- [Assignment]
Reproduce the lines of the listing exactly, beginning at the top, until the line with "trámites de consulta" has been reproduced too.

(Excerpted records begins)

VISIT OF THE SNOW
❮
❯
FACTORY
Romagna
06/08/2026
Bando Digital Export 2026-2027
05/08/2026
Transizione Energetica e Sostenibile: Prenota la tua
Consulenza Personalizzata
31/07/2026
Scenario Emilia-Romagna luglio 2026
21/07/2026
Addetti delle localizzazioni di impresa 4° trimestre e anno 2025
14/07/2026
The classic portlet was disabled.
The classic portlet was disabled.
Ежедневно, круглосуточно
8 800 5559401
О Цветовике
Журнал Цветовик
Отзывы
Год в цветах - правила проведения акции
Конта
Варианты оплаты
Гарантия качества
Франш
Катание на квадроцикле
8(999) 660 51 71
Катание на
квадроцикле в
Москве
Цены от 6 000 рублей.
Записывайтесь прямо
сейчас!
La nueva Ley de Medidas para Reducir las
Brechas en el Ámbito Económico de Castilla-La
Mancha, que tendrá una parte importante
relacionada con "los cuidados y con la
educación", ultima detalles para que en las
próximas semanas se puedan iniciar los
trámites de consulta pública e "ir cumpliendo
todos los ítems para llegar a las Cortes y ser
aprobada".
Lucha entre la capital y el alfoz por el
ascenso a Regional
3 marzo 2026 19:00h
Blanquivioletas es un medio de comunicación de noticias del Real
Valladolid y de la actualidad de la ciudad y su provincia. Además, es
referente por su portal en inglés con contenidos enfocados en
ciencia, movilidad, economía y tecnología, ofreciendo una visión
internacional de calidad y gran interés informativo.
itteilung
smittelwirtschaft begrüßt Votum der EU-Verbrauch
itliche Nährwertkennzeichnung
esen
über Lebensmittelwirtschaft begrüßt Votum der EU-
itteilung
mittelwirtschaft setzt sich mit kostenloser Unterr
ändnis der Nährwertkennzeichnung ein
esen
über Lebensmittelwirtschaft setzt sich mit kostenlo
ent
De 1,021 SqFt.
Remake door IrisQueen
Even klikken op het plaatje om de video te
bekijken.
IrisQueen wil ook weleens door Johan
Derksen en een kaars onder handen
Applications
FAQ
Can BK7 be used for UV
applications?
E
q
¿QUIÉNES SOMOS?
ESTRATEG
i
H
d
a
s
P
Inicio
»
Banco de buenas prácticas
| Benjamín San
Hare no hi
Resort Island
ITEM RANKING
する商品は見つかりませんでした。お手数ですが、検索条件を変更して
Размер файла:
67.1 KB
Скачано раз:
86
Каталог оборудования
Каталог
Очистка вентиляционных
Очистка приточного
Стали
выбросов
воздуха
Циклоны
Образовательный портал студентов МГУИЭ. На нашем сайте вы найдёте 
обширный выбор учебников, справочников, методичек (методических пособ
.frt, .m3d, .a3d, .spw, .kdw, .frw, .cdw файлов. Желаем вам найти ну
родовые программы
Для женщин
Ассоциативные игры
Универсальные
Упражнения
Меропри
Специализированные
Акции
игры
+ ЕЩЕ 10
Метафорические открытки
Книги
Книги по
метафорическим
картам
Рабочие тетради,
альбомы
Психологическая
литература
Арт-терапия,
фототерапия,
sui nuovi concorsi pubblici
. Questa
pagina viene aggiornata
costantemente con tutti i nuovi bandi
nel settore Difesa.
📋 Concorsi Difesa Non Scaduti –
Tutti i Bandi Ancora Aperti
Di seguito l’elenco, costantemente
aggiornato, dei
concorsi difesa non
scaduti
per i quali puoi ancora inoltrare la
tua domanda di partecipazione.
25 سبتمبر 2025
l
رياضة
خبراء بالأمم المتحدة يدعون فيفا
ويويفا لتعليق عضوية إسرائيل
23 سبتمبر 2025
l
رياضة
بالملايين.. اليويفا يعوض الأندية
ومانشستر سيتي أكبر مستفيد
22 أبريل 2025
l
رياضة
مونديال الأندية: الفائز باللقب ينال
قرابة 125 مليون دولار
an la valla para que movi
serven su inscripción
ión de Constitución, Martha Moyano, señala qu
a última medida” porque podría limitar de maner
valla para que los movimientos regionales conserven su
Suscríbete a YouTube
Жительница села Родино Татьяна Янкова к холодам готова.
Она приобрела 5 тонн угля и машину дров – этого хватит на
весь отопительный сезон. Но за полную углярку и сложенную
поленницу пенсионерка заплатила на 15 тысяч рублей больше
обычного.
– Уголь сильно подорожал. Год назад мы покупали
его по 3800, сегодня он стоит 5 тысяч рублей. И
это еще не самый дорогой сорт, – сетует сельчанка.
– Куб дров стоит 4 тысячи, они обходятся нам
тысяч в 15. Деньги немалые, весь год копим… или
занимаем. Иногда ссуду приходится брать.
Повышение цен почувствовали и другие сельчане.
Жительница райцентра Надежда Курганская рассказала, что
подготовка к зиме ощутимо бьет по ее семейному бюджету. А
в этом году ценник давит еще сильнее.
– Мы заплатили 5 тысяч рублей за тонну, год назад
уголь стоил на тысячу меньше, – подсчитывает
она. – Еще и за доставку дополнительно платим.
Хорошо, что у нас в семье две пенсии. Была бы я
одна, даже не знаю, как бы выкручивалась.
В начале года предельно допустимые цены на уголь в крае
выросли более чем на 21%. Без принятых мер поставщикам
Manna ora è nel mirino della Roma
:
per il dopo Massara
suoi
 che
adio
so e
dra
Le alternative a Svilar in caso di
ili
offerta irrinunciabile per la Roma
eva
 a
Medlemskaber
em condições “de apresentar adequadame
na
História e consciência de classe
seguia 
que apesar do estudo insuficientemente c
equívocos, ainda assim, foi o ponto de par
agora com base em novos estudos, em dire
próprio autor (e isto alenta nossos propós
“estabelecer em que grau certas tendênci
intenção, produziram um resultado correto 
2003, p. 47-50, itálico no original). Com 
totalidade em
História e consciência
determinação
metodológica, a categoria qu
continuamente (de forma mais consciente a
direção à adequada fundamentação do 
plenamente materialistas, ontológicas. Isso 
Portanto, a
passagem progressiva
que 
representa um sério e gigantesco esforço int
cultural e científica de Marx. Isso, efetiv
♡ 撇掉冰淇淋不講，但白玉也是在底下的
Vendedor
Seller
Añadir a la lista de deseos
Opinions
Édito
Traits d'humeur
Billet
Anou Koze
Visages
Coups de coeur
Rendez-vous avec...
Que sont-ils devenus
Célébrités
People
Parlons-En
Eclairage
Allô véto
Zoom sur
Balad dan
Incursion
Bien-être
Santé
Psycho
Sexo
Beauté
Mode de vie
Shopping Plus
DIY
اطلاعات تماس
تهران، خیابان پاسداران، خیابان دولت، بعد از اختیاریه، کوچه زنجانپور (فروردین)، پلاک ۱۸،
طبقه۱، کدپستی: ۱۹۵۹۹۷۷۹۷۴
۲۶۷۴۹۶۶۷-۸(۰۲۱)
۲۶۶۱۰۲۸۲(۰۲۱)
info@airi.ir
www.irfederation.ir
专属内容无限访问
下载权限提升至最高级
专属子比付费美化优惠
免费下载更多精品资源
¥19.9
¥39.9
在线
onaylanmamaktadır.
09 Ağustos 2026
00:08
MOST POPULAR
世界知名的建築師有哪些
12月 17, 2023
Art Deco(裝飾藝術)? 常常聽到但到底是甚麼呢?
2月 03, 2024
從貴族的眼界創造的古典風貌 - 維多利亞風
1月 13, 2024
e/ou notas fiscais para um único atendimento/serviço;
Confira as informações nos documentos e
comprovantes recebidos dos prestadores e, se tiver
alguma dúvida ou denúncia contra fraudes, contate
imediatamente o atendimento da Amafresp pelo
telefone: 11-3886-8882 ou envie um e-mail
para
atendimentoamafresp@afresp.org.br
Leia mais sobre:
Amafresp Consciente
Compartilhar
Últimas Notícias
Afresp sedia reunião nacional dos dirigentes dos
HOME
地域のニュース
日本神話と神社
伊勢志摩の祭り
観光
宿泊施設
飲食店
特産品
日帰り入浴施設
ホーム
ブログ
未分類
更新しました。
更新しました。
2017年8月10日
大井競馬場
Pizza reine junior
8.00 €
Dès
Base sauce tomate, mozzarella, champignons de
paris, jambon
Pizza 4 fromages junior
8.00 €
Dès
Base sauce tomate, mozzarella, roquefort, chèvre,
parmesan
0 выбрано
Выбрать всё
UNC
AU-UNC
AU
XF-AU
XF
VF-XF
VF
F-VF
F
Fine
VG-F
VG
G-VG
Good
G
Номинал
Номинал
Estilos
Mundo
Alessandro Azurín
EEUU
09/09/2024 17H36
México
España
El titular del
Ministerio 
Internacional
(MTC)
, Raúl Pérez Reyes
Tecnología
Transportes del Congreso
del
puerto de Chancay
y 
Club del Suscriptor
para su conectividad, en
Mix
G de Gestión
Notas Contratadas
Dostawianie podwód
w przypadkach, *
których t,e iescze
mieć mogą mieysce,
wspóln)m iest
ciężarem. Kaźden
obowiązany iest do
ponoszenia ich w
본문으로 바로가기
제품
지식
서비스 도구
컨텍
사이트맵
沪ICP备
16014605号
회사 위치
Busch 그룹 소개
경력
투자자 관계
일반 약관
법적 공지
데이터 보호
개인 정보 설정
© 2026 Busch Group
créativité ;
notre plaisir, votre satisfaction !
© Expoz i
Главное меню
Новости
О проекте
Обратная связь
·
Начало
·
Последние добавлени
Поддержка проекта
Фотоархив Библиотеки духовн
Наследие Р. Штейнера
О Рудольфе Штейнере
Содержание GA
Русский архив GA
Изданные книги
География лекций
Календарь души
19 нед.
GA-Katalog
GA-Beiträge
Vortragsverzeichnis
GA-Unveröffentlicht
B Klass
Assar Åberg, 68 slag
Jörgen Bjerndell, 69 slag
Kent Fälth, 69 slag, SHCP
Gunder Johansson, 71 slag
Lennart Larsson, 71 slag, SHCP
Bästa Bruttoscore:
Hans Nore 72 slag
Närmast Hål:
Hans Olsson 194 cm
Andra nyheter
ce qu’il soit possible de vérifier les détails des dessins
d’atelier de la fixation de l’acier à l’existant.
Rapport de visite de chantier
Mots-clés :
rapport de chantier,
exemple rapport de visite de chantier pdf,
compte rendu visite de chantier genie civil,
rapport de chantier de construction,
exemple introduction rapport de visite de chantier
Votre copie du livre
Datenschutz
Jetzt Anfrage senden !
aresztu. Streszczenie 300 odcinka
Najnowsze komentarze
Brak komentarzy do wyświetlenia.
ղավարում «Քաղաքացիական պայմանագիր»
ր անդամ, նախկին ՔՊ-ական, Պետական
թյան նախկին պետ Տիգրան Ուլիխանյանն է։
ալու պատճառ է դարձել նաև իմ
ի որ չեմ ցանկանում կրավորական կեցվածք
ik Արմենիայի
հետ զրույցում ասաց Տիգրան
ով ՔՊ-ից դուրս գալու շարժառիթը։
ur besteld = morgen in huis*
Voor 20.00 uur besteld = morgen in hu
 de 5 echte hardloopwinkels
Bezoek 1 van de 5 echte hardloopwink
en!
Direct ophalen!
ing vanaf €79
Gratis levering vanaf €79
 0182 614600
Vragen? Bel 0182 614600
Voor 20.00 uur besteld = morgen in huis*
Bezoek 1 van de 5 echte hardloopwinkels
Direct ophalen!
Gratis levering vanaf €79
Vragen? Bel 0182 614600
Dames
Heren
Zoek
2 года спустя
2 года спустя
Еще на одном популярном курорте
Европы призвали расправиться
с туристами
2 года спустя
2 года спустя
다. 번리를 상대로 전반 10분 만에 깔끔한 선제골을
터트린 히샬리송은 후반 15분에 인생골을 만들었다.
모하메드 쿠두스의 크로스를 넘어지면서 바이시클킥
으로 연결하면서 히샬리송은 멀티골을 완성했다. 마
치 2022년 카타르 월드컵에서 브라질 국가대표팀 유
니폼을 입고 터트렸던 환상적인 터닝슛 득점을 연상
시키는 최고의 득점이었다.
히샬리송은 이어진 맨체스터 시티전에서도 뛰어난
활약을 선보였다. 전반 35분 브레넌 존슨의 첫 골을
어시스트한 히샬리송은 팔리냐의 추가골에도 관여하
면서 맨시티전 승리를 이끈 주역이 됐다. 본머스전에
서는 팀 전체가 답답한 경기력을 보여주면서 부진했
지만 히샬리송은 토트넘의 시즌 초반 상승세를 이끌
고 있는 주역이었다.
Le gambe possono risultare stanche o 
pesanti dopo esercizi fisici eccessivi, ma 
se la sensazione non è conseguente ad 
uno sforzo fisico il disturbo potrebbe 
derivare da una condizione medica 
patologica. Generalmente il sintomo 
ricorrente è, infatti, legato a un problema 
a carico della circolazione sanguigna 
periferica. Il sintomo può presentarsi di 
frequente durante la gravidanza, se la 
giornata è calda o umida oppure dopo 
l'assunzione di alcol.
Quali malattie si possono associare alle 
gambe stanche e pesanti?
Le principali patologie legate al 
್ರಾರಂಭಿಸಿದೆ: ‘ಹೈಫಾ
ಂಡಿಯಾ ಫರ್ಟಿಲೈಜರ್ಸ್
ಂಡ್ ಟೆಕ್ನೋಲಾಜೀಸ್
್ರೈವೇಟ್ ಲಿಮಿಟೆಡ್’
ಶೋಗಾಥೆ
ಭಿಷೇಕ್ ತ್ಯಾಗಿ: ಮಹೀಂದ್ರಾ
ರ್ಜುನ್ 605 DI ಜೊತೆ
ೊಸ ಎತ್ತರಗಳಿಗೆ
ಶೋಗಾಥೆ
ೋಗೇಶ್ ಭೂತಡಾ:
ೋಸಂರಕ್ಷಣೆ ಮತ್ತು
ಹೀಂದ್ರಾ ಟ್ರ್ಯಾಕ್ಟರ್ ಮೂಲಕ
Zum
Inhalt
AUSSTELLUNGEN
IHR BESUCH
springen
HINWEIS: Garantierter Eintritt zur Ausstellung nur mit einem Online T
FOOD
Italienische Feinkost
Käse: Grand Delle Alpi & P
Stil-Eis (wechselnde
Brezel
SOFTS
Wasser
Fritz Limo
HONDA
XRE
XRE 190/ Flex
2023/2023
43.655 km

(Excerpted records ends)

- [Exercise solution]
VISIT OF THE SNOW
❮
❯
FACTORY
Romagna
06/08/2026
Bando Digital Export 2026-2027
05/08/2026
Transizione Energetica e Sostenibile: Prenota la tua
Consulenza Personalizzata
31/07/2026
Scenario Emilia-Romagna luglio 2026
21/07/2026
Addetti delle localizzazioni di impresa 4° trimestre e anno 2025
14/07/2026
The classic portlet was disabled.
The classic portlet was disabled.
Ежедневно, круглосуточно
8 800 5559401
О Цветовике
Журнал Цветовик
Отзывы
Год в цветах - правила проведения акции
Конта
Варианты оплаты
Гарантия качества
Франш
Катание на квадроцикле
8(999) 660 51 71
Катание на
квадроцикле в
Москве
Цены от 6 000 рублей.
Записывайтесь прямо
сейчас!
La nueva Ley de Medidas para Reducir las
Brechas en el Ámbito Económico de Castilla-La
Mancha, que tendrá una parte importante
relacionada con "los cuidados y con la
educación", ultima detalles para que en las
próximas semanas se puedan iniciar los
trámites de consulta pública e "ir cumpliendo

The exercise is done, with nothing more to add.